Search is another marketing channel that can provide complementary analytical data to the email marketing channel. “If someone visits your site via a search term and registers, it's far more cost-effective to continue to engage with that individual via email,” Parkin said.
Search data is also helpful when planning email campaigns. The same keywords that get people to click through from a search page may be equally effective in an email campaign, for example. Manu Mathew, president of Visual IQ, a marketing intelligence software provider, said one of his company's customers, a technology software provider, used search metrics to improve its overall email marketing campaign and boost the number of free trial conversions it was receiving via email. “The company was reusing the [successful] ad copy and nonbranded keyword in its email marketing program, seeing a 15% lift when reusing content,” he said. Mathew suggested using search metrics such as geographic location to target blasts that work with specific audiences. If you know a large percentage of people is coming in from the Northeast via a specific keyword or offer, he said, it's probably going to work equally as well with people in your prospect database that live in a similar location.
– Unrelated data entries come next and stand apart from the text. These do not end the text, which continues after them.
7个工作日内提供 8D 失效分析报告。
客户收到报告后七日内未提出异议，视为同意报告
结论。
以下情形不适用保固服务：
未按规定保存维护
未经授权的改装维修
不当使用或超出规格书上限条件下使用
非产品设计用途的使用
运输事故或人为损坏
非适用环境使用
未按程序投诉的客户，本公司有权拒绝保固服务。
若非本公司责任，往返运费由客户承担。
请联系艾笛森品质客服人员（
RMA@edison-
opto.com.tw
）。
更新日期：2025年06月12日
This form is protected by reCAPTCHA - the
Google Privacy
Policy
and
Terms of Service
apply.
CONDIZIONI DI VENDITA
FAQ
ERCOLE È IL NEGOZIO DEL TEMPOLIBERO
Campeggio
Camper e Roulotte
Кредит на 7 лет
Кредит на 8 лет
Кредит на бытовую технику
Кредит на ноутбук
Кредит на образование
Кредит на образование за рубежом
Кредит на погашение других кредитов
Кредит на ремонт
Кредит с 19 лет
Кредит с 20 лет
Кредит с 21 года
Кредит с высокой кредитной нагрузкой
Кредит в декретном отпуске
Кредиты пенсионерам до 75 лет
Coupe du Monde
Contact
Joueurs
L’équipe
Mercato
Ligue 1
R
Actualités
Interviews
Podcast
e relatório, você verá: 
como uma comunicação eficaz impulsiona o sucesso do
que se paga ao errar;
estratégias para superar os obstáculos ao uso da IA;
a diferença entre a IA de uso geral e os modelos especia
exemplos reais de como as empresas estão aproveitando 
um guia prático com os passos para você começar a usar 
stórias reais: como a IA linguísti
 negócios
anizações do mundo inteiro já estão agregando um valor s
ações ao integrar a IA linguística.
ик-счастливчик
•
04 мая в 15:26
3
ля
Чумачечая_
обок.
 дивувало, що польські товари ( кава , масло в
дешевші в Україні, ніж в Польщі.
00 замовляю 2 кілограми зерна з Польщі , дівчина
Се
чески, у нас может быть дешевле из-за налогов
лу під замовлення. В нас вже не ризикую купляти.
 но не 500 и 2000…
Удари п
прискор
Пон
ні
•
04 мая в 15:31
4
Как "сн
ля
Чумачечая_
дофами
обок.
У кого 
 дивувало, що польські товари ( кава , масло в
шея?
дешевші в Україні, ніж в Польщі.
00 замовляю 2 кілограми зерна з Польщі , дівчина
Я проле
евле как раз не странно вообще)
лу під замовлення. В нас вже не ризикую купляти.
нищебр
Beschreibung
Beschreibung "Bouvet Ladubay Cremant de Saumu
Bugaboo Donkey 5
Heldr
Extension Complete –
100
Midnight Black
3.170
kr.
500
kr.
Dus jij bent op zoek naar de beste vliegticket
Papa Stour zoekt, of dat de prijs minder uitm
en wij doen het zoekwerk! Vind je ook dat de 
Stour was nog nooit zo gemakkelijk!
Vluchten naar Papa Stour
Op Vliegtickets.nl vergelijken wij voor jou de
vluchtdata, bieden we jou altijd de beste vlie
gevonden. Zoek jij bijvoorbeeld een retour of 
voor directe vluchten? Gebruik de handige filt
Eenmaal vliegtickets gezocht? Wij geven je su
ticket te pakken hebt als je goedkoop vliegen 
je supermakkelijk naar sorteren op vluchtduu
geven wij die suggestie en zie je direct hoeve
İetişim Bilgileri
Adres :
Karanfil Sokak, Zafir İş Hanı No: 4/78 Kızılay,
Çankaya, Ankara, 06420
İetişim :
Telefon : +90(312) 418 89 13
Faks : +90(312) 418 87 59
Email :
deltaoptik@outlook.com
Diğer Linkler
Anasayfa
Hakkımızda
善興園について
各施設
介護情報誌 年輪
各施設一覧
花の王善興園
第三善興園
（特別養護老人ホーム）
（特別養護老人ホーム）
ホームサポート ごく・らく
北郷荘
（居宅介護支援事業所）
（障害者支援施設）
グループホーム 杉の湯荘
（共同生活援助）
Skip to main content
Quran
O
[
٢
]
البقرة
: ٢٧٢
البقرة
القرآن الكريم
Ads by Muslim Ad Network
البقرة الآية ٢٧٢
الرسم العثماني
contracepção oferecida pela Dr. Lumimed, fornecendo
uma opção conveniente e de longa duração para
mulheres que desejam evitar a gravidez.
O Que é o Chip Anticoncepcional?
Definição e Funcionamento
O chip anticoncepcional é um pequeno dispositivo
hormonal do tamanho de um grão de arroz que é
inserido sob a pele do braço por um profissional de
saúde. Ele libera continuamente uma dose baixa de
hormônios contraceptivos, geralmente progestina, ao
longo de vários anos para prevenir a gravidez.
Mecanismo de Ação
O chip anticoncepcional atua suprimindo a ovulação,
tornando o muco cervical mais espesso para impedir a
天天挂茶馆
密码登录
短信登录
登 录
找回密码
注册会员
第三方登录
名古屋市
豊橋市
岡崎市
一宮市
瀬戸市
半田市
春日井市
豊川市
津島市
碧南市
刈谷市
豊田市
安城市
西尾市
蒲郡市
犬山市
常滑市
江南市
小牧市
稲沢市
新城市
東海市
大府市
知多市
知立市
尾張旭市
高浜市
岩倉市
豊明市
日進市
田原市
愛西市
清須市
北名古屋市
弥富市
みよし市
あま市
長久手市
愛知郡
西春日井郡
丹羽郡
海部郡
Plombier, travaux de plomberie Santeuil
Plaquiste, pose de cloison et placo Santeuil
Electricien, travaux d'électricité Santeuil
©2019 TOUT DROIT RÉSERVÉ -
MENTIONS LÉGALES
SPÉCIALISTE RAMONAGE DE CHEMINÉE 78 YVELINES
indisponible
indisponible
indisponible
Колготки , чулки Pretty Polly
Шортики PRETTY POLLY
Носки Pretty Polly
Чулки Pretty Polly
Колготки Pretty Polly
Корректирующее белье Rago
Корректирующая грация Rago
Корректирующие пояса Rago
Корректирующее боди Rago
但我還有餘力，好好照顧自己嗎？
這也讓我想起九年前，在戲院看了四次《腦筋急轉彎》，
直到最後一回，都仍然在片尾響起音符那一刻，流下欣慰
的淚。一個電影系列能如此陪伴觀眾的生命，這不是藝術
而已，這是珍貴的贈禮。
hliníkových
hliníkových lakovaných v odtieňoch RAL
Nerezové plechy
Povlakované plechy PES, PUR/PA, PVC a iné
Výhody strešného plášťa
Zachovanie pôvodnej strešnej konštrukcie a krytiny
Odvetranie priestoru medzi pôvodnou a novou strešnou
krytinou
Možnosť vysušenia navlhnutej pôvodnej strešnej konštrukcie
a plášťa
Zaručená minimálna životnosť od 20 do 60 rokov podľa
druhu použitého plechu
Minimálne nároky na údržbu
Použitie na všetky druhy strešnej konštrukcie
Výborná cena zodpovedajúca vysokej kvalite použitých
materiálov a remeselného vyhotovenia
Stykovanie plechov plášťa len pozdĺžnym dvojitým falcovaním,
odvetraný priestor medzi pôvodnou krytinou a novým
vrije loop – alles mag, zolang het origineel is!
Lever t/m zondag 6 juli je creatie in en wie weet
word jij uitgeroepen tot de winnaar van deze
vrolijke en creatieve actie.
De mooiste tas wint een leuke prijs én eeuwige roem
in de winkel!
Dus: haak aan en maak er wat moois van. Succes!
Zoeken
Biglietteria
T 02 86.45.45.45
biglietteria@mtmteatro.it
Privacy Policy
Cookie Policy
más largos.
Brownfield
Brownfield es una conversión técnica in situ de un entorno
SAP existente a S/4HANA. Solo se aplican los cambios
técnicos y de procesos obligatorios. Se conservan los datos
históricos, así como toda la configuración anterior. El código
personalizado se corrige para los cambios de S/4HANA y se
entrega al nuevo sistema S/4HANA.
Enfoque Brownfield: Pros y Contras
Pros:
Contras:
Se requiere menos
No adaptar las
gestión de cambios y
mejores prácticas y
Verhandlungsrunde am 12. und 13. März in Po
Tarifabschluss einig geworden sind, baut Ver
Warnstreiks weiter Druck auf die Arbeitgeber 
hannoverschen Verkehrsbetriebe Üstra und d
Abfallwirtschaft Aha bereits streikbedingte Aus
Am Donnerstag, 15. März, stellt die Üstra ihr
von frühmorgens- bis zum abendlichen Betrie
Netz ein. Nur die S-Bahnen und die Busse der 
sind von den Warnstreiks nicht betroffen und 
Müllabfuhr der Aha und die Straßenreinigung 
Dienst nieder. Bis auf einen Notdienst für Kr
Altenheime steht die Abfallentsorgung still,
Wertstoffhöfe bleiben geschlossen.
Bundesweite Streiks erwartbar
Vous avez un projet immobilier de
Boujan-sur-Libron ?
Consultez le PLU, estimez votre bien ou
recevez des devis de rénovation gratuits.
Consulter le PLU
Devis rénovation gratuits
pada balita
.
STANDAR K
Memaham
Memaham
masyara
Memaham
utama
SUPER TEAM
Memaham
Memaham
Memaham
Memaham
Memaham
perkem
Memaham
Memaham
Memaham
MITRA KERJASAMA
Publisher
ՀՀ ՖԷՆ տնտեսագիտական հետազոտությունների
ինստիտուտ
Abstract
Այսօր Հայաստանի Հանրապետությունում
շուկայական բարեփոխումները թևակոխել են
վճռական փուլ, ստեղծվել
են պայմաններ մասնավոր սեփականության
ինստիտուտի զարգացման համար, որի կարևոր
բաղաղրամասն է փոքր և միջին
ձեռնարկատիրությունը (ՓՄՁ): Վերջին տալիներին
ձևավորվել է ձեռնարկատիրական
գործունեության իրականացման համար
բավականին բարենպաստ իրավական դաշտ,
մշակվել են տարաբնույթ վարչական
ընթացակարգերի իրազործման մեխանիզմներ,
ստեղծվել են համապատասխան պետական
There are more sophisticated ways to integrate email metrics with other marketing metrics, said Jeanne S. Jennings, a consultant for Email Marketing Strategy. She suggested merging e-commerce data with email metrics to help segment lists and provide better targeting. “You need to be able to track revenue by list, and the key to that is [knowing] the number of sales, total revenue generated and the number of items per sale,” she said. “The idea is [marketers should] be able to track revenue that comes from the email channel and be able to track it from a specific campaign and specific emails in a campaign.”
This starts with lead scoring, Jennings said. Once marketers figure out how valuable a lead is based on its score, then they can start adding email metrics to that score—did the customer consent to a demo, did they download a white paper? Eventually, you can see which pieces of creative are driving good results and which aren't doing much to push the prospect along the sales funnel.
Social metrics are another data set that email marketers can mine for gold. Some marketers are using third-party social intelligence companies such as Fliptop Inc. and Connection Engine to marry their own email data with publicly available social profile data, said Ari Osur, general manager at ClearSaleing, an analytics and attribution company. “These companies pull in your email data and overlay it so you can see how many channels people are engaging with your company in.” Marketers can use that data to see which channels are most used. If the best customers are engaging with a company via Twitter, Facebook, email and LinkedIn, marketers may want to craft campaigns to get prospects and customers who provide less revenue onto those channels, Osur said.
Marketers can also use simple social metrics by, for example, creating a list of active influencers and sending them early news and offers ahead of time, said Return Path's Sather. And the most important goal for any social program, Jennings said, is to get those who friend, or retweet or join a group to sign up for email marketing programs as well.
In the end, marketers must start using all their analytics and tools if they want to keep up, said Forrester's O'Connell. “In a world where the consumer's behavior is so sophisticated ... marketers just need to get smarter and savvier about how they communicate,” she said. “No one makes purchasing decisions in channel silos, so marketers need to take a more multichannel approach to measurement; and attribution moves us closer to alignment.”